Most, but not all, students take these tests. Exemptions may be given to students in special education, as determined by their Individual Education Program teams. Exemptions also may be given to students who are not following a standard course of study, such as those in alternative education or adolescent parenting programs.

Grade retention histories usually are available (or can be inferred from birthdates and grade levels). Educational reform is making grade retention data more valuable. Although widespread adherence to the principles of social promotion have dominated the nation's public schools for many years, legislation in many states (e.g., California, New York, North Carolina) is now discouraging social promotion. In the future, grade retention may indicate a child's true performance, not just a school's educational strategy regarding social promotion.

School services data also are obtainable, although the lack of standardization makes it difficult to assess change when students also change schools during the period under study. School attendance data also is likely to be automated, although comparisons across schools and, especially, unified school districts must be done with care because of different ways of administering the statewide definitions of attendance.

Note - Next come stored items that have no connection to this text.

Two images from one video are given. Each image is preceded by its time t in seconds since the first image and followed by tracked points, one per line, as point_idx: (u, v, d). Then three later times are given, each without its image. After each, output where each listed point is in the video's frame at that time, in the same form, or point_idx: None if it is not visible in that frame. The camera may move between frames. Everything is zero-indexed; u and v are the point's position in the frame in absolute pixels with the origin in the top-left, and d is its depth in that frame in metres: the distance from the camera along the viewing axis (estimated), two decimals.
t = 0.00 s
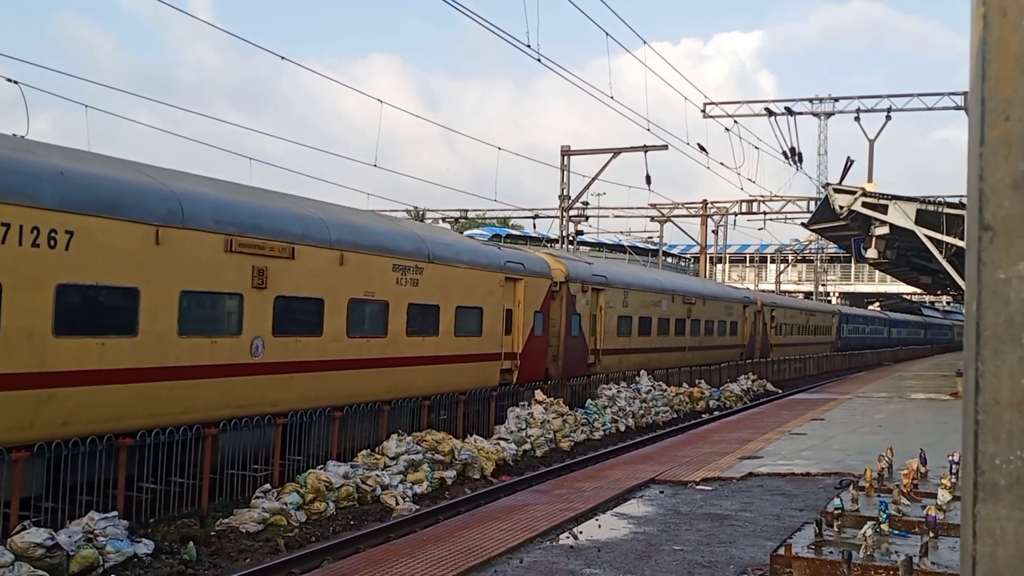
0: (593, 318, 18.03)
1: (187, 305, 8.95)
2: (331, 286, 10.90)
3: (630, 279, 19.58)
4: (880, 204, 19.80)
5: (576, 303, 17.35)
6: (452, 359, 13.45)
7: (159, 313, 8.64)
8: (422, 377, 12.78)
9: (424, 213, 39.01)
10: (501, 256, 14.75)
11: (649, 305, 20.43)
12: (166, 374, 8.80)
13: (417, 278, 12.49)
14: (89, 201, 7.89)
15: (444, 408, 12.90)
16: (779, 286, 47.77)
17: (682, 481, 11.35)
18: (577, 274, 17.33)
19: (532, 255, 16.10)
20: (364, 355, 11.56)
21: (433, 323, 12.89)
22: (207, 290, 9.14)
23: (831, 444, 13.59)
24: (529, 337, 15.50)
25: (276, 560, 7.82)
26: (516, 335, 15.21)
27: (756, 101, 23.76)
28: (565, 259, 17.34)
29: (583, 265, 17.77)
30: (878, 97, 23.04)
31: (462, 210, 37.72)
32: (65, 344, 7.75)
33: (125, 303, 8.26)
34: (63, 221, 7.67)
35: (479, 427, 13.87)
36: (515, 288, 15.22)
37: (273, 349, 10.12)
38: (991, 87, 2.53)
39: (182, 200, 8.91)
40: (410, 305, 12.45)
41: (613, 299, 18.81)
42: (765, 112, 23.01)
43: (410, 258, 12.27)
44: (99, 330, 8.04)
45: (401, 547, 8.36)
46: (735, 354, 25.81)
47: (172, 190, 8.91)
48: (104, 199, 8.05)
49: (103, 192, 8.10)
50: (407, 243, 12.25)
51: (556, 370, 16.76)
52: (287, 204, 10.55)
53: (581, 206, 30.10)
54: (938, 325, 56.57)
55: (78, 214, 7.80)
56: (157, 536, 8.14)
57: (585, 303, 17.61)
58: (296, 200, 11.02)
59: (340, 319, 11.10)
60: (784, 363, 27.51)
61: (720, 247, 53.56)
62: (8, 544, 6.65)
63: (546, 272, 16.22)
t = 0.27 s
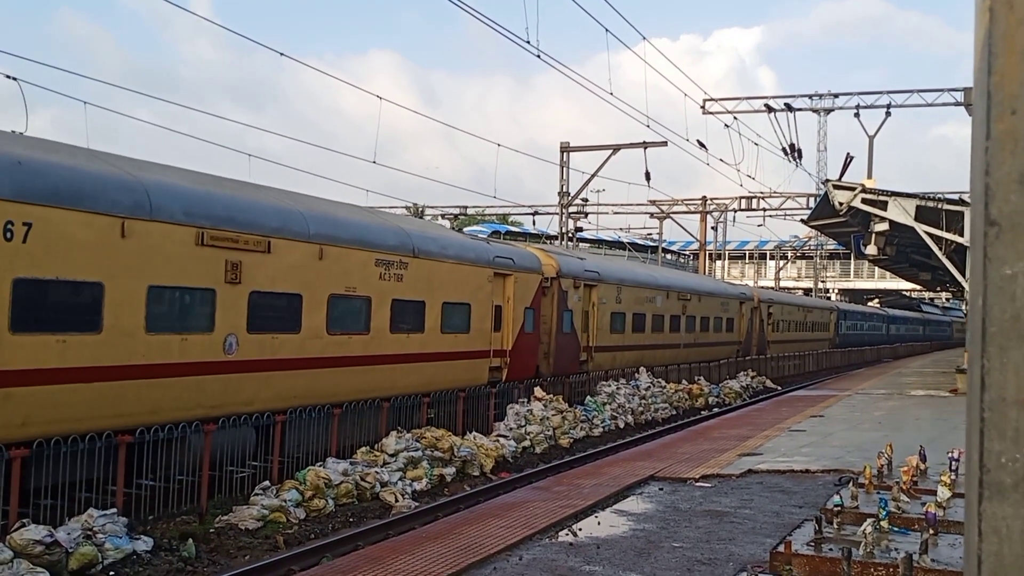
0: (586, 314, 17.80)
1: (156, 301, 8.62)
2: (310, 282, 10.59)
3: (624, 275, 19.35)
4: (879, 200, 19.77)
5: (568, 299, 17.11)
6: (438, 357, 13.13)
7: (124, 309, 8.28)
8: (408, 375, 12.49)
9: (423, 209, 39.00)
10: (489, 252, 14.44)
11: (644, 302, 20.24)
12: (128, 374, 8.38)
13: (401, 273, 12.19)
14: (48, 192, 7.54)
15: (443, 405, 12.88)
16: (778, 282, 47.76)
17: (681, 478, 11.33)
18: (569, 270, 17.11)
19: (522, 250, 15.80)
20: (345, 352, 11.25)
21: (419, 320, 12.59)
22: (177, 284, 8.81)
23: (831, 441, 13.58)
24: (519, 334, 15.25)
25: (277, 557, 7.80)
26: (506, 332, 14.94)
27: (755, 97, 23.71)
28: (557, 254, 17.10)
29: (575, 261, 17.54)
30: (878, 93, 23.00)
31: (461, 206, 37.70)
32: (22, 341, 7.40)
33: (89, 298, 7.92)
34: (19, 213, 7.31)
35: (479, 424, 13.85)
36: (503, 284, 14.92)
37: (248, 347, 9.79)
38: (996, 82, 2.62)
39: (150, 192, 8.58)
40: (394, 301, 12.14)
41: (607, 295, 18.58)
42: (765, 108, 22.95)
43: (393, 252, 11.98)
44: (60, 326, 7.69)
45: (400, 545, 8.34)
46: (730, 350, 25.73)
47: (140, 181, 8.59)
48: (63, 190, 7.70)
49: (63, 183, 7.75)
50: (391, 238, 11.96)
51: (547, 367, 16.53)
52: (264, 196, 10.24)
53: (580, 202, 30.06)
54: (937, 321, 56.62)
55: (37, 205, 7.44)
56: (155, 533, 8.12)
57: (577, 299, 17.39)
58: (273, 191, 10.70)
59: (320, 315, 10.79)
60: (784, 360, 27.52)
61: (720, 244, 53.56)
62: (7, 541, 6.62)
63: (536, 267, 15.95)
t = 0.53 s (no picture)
0: (577, 310, 17.43)
1: (122, 295, 8.22)
2: (287, 276, 10.19)
3: (617, 269, 19.04)
4: (879, 196, 19.77)
5: (560, 294, 16.71)
6: (424, 353, 12.77)
7: (88, 304, 7.88)
8: (392, 372, 12.12)
9: (422, 206, 38.96)
10: (477, 245, 14.07)
11: (638, 297, 19.95)
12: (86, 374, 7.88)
13: (385, 267, 11.81)
14: (7, 180, 7.14)
15: (443, 400, 12.88)
16: (778, 278, 47.73)
17: (681, 473, 11.34)
18: (562, 264, 16.74)
19: (512, 244, 15.43)
20: (325, 349, 10.87)
21: (404, 315, 12.22)
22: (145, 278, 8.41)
23: (830, 436, 13.60)
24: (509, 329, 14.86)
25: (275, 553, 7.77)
26: (494, 327, 14.59)
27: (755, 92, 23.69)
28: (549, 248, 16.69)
29: (567, 255, 17.17)
30: (877, 88, 22.99)
31: (460, 202, 37.70)
32: None
33: (49, 293, 7.51)
34: None
35: (479, 419, 13.83)
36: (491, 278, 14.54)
37: (221, 343, 9.39)
38: (1004, 71, 2.74)
39: (115, 181, 8.17)
40: (377, 295, 11.76)
41: (599, 290, 18.24)
42: (765, 103, 22.94)
43: (376, 245, 11.61)
44: (17, 321, 7.26)
45: (400, 540, 8.33)
46: (727, 346, 25.63)
47: (104, 169, 8.17)
48: (24, 177, 7.29)
49: (24, 170, 7.34)
50: (375, 231, 11.59)
51: (538, 364, 16.15)
52: (238, 185, 9.82)
53: (580, 198, 30.06)
54: (936, 317, 56.72)
55: None
56: (155, 529, 8.11)
57: (569, 294, 17.02)
58: (249, 181, 10.30)
59: (298, 311, 10.40)
60: (783, 356, 27.57)
61: (719, 240, 53.58)
62: (7, 537, 6.61)
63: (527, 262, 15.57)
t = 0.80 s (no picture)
0: (571, 308, 17.28)
1: (88, 292, 7.94)
2: (266, 272, 9.93)
3: (613, 267, 18.90)
4: (882, 194, 19.73)
5: (553, 292, 16.59)
6: (410, 352, 12.52)
7: (50, 301, 7.58)
8: (376, 371, 11.85)
9: (424, 204, 38.93)
10: (466, 243, 13.84)
11: (634, 295, 19.78)
12: (40, 374, 7.55)
13: (370, 264, 11.57)
14: None
15: (445, 399, 12.88)
16: (780, 276, 47.68)
17: (683, 472, 11.33)
18: (555, 262, 16.62)
19: (503, 242, 15.21)
20: (307, 348, 10.61)
21: (390, 313, 11.99)
22: (112, 275, 8.11)
23: (833, 435, 13.58)
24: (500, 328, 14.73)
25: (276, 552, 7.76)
26: (484, 326, 14.39)
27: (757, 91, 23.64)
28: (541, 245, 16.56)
29: (561, 252, 17.04)
30: (880, 86, 22.95)
31: (462, 201, 37.68)
32: None
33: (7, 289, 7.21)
34: None
35: (481, 417, 13.82)
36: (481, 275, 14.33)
37: (195, 341, 9.11)
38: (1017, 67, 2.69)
39: (82, 173, 7.88)
40: (361, 293, 11.51)
41: (595, 288, 18.11)
42: (767, 101, 22.90)
43: (360, 242, 11.37)
44: None
45: (402, 539, 8.32)
46: (726, 345, 25.51)
47: (71, 160, 7.88)
48: None
49: None
50: (359, 227, 11.35)
51: (531, 364, 16.04)
52: (214, 179, 9.55)
53: (582, 196, 30.02)
54: (938, 315, 56.68)
55: None
56: (158, 528, 8.11)
57: (563, 292, 16.89)
58: (228, 175, 10.04)
59: (278, 309, 10.13)
60: (785, 354, 27.55)
61: (721, 238, 53.54)
62: (9, 536, 6.60)
63: (519, 259, 15.43)
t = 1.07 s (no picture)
0: (566, 309, 17.12)
1: (51, 291, 7.62)
2: (244, 272, 9.67)
3: (609, 267, 18.78)
4: (885, 195, 19.72)
5: (547, 292, 16.43)
6: (397, 354, 12.27)
7: (11, 301, 7.28)
8: (360, 374, 11.60)
9: (428, 206, 38.96)
10: (456, 241, 13.61)
11: (631, 296, 19.64)
12: (15, 376, 7.36)
13: (354, 263, 11.34)
14: None
15: (448, 399, 12.86)
16: (783, 277, 47.66)
17: (687, 473, 11.32)
18: (549, 262, 16.47)
19: (495, 241, 14.99)
20: (288, 350, 10.36)
21: (376, 313, 11.75)
22: (75, 274, 7.79)
23: (837, 437, 13.56)
24: (492, 328, 14.55)
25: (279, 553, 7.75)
26: (475, 326, 14.17)
27: (760, 92, 23.65)
28: (535, 244, 16.42)
29: (555, 252, 16.89)
30: (883, 87, 22.95)
31: (466, 202, 37.72)
32: None
33: None
34: None
35: (484, 417, 13.82)
36: (471, 275, 14.11)
37: (168, 342, 8.82)
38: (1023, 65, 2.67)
39: (45, 167, 7.58)
40: (346, 293, 11.27)
41: (590, 289, 17.95)
42: (770, 102, 22.90)
43: (344, 241, 11.14)
44: None
45: (406, 540, 8.32)
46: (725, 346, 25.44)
47: (34, 154, 7.57)
48: None
49: None
50: (342, 225, 11.12)
51: (524, 365, 15.88)
52: (189, 175, 9.29)
53: (585, 197, 30.04)
54: (941, 316, 56.63)
55: None
56: (161, 528, 8.12)
57: (558, 293, 16.74)
58: (205, 171, 9.80)
59: (257, 309, 9.87)
60: (788, 355, 27.53)
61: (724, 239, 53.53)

Schools also have data about student's disciplinary actions--nearly always including suspensions or expulsions, but also including a variety of other disciplinary actions that are less severe. But caution is also needed in making comparisons about disciplinary actions in school. This is particularly true of suspensions, as some schools use them routinely and some schools use them only after considerable effort to mediate the problematic situation. Further, different rules typically apply to children receiving special education services and the proportion of children receiving special education services is, in turn, quite variable across schools. To assess the effects of welfare reform on the educational outcomes of children, even a minimum data set that included measures of academic achievement, absences, and suspensions would be useful (see Box 10-3).